At this study we investigated the some methods to use multi-date imagery
to classify four reforested types and non-forest class contained from
different agriculture productions, orchards and non-cultivated lands.
These lands and their productions on some date had reflectance overlaps
with hardwood and mixed classes and this problem can not be solved only
with multi seasonal or multi-date imagery.
At this research, the multi-dates images were selected based on at least
changes for reforested types and natural forests in study area so that
the temporal differences between three images was maximum one year (22
April 2000 to 17 July 2001).
The results showed that the overall accuracy of imagery on summer date
was lower than other dates. Although, the July images (beginning of summer)
provided phonological stability (seasonal maturity) for hardwood and softwood
trees, but up growing of hardwood trees and shrubs between softwood trees
causes mixed classes, which have reflectance overlap with both classes.
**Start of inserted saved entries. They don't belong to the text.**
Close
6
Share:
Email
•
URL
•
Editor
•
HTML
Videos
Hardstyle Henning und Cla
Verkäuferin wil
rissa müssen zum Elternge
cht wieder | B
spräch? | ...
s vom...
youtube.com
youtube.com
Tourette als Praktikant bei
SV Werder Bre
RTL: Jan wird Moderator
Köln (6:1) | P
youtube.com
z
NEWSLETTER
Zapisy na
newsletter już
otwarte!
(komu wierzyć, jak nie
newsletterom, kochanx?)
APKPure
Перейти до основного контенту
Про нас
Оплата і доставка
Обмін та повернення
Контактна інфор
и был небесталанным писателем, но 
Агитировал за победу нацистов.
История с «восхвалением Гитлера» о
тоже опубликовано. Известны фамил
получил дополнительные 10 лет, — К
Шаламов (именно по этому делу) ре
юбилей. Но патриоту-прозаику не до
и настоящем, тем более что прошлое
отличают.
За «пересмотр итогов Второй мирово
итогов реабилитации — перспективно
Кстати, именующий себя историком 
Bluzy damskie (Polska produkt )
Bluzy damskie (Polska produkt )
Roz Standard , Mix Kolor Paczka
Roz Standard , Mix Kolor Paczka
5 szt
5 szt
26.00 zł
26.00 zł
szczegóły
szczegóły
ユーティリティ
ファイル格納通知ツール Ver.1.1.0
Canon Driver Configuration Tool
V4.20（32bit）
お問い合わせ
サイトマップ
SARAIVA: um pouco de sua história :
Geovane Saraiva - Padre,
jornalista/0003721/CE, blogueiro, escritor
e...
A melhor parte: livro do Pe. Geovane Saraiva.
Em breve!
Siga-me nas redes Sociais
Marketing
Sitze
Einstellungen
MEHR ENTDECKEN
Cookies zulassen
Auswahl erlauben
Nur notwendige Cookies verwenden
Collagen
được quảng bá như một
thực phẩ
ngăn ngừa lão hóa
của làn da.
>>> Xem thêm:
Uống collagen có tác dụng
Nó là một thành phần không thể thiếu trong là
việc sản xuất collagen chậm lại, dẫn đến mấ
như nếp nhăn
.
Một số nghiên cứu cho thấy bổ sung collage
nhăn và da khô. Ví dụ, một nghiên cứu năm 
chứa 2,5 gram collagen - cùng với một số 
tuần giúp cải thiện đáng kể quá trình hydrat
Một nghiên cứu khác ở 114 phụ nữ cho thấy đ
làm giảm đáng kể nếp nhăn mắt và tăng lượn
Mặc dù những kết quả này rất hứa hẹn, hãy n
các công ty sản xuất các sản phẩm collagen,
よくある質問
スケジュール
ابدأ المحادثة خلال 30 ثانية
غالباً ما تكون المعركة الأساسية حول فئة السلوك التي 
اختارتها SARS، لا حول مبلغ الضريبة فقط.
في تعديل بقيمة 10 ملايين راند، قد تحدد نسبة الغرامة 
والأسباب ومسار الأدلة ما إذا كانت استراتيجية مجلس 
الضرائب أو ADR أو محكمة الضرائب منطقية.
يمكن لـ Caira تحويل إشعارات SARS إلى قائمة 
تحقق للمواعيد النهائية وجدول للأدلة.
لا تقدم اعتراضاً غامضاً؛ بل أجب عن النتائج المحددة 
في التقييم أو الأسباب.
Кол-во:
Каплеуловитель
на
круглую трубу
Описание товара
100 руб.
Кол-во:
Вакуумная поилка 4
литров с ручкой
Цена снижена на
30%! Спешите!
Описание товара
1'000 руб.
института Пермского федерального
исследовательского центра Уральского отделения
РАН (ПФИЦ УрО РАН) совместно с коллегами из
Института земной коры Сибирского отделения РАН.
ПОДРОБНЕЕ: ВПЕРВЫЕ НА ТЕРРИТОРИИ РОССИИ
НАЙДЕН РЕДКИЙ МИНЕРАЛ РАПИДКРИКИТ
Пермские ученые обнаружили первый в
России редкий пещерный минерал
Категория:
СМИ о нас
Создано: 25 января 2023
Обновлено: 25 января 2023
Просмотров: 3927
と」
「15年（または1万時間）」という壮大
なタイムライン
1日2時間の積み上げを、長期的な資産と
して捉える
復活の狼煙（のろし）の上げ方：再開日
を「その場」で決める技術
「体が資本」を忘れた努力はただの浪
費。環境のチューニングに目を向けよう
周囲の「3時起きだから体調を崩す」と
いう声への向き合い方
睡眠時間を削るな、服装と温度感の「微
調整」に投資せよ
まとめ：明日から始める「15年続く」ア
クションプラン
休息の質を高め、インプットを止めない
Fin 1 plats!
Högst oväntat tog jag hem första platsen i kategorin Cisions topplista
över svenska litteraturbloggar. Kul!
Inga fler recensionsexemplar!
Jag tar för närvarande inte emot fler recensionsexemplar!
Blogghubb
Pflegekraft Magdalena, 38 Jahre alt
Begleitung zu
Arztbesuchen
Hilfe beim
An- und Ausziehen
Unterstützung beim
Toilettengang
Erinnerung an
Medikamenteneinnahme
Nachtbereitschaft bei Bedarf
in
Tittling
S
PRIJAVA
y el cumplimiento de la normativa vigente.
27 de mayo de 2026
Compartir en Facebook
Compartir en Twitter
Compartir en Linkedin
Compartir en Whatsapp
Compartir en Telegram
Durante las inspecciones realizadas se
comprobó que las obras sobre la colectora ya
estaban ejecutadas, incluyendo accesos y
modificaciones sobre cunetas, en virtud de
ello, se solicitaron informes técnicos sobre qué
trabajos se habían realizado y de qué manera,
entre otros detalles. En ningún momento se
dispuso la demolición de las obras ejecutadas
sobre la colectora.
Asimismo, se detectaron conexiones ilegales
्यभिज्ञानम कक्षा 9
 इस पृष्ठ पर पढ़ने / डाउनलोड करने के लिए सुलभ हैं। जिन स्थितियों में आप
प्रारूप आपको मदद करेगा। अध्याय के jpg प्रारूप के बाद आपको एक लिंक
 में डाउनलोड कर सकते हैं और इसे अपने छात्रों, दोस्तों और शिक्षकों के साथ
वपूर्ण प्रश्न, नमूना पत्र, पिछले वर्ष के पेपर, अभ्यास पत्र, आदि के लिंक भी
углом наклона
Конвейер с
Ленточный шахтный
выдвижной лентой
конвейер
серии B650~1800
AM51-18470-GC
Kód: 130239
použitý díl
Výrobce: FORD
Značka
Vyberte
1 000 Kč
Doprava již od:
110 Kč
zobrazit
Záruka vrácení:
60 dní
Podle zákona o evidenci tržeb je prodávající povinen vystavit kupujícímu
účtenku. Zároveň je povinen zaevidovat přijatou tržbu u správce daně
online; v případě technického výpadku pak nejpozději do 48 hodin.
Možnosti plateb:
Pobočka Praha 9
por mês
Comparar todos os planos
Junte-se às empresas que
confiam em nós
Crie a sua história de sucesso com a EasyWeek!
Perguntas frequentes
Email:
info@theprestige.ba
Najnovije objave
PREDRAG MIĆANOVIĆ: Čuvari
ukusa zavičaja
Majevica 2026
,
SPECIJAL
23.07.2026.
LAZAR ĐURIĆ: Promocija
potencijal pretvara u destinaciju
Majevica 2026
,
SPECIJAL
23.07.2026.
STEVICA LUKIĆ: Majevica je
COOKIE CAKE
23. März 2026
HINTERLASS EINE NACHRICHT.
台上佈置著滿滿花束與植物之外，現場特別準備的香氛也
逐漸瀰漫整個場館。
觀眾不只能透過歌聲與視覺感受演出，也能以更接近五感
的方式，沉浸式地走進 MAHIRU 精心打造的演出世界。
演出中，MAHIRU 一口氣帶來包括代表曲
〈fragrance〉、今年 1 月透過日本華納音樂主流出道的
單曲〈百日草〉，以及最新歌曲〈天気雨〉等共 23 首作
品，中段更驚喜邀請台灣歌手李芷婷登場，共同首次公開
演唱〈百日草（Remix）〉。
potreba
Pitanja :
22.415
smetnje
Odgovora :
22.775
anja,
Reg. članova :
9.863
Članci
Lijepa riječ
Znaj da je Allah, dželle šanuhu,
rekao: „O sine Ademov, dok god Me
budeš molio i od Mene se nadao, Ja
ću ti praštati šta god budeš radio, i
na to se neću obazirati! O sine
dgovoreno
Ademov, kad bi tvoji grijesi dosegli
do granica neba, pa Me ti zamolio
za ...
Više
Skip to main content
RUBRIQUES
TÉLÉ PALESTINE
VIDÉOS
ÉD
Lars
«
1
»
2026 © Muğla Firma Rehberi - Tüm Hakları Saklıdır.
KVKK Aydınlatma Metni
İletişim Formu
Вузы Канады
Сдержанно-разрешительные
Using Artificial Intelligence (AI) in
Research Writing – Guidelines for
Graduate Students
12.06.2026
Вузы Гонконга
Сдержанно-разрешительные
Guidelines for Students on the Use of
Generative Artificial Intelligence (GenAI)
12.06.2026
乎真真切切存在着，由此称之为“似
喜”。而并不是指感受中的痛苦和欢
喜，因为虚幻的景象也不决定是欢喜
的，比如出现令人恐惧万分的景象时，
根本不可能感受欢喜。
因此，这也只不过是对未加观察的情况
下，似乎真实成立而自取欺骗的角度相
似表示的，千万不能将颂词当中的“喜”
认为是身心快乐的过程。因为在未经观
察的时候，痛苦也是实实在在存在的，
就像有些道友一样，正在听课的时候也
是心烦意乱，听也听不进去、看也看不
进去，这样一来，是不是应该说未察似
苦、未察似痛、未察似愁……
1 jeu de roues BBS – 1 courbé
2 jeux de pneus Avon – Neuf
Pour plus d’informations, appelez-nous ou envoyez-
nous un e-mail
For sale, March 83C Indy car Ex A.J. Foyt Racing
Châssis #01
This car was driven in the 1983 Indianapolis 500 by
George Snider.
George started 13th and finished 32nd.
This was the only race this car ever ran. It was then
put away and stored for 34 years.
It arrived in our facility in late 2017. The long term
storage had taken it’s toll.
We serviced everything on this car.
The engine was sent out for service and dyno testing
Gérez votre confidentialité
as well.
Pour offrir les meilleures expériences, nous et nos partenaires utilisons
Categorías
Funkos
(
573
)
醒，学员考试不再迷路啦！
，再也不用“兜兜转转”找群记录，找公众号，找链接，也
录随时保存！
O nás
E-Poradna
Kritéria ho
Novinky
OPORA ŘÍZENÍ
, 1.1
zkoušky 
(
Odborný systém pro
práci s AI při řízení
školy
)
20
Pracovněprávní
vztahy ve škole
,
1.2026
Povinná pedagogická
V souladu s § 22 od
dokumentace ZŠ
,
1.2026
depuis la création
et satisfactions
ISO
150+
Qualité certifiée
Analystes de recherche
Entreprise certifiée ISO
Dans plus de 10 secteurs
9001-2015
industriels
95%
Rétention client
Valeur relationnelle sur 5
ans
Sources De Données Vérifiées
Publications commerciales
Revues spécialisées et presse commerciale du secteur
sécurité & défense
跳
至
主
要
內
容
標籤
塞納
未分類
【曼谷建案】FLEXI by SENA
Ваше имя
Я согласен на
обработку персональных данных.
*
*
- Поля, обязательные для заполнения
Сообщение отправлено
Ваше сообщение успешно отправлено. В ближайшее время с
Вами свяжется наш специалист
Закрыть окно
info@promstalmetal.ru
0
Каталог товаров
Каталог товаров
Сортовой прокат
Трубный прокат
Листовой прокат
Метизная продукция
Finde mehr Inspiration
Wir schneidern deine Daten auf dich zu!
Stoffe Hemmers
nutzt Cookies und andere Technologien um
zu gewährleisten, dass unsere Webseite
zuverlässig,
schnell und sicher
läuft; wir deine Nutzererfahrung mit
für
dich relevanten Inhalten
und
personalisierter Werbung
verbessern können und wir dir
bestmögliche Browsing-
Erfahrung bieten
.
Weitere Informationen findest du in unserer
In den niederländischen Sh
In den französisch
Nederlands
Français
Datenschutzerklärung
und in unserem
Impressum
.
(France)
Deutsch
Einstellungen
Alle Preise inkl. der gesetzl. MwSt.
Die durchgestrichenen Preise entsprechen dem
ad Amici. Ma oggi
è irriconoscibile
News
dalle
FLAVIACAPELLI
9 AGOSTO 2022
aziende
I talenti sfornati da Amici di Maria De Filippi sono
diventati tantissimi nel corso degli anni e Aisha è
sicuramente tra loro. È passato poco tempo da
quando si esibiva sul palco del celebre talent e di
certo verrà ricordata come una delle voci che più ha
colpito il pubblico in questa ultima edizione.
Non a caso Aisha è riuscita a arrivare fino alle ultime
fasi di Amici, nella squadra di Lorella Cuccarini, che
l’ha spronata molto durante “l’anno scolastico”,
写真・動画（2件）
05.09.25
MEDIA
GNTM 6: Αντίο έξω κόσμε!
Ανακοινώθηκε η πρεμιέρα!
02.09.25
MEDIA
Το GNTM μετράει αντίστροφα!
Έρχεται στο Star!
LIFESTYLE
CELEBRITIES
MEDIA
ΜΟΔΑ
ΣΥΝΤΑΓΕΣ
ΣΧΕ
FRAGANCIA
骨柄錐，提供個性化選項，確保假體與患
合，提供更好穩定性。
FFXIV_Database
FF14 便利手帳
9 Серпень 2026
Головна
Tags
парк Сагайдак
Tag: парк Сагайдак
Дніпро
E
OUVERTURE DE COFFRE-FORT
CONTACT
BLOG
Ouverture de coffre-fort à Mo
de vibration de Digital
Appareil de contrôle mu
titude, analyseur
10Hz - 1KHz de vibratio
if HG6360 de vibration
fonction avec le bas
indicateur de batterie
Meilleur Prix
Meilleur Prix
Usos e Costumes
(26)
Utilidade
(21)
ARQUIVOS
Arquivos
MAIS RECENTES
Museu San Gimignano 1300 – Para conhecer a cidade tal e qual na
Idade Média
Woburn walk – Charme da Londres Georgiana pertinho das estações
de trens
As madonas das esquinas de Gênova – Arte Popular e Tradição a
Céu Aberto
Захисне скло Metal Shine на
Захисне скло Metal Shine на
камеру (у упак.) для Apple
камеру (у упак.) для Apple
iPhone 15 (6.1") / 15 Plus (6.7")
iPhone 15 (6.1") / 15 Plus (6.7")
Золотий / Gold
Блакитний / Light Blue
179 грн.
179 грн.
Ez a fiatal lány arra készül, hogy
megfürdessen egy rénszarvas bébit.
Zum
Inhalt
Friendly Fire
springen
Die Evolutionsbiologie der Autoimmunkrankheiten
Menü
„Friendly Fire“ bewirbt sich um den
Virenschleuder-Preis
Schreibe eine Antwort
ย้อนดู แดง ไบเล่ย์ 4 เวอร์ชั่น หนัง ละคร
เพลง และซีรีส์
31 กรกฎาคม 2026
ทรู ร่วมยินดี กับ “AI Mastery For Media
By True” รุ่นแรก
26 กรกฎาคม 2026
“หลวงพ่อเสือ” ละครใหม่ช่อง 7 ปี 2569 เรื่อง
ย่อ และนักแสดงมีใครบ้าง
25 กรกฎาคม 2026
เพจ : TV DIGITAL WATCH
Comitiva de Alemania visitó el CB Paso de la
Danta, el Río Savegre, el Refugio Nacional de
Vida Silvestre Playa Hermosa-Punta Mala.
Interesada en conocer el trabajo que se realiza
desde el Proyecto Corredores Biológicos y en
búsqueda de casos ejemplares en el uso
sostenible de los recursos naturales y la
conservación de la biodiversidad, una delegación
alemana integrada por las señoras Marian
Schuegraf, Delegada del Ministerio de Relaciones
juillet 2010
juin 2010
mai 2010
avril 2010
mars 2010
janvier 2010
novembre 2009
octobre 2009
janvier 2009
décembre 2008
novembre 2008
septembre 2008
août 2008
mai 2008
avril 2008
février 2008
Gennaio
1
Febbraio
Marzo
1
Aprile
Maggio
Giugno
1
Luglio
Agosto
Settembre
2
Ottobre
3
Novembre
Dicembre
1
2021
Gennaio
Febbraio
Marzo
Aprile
This study certified other researches (Knight et al., 2004) that
spring imagery is suitable to classify reforested types rather than summer
However, among investigated methods, the TPCA method can be introduced
as a best method for classification to use multi dates imagery which,
were acquired over a short periodic time and with no considerable change
or difference on types (maximum 2 years). This method can be used to up
to date mapping of other same reforested area like the study area and
in particular, when the multi seasonal data were used to classify reforested
or forests types.
Investigating on other multi-temporal and multi-seasonal classification
methods or using other spectral and non spectral data could be challenged
in future to develop results of this research.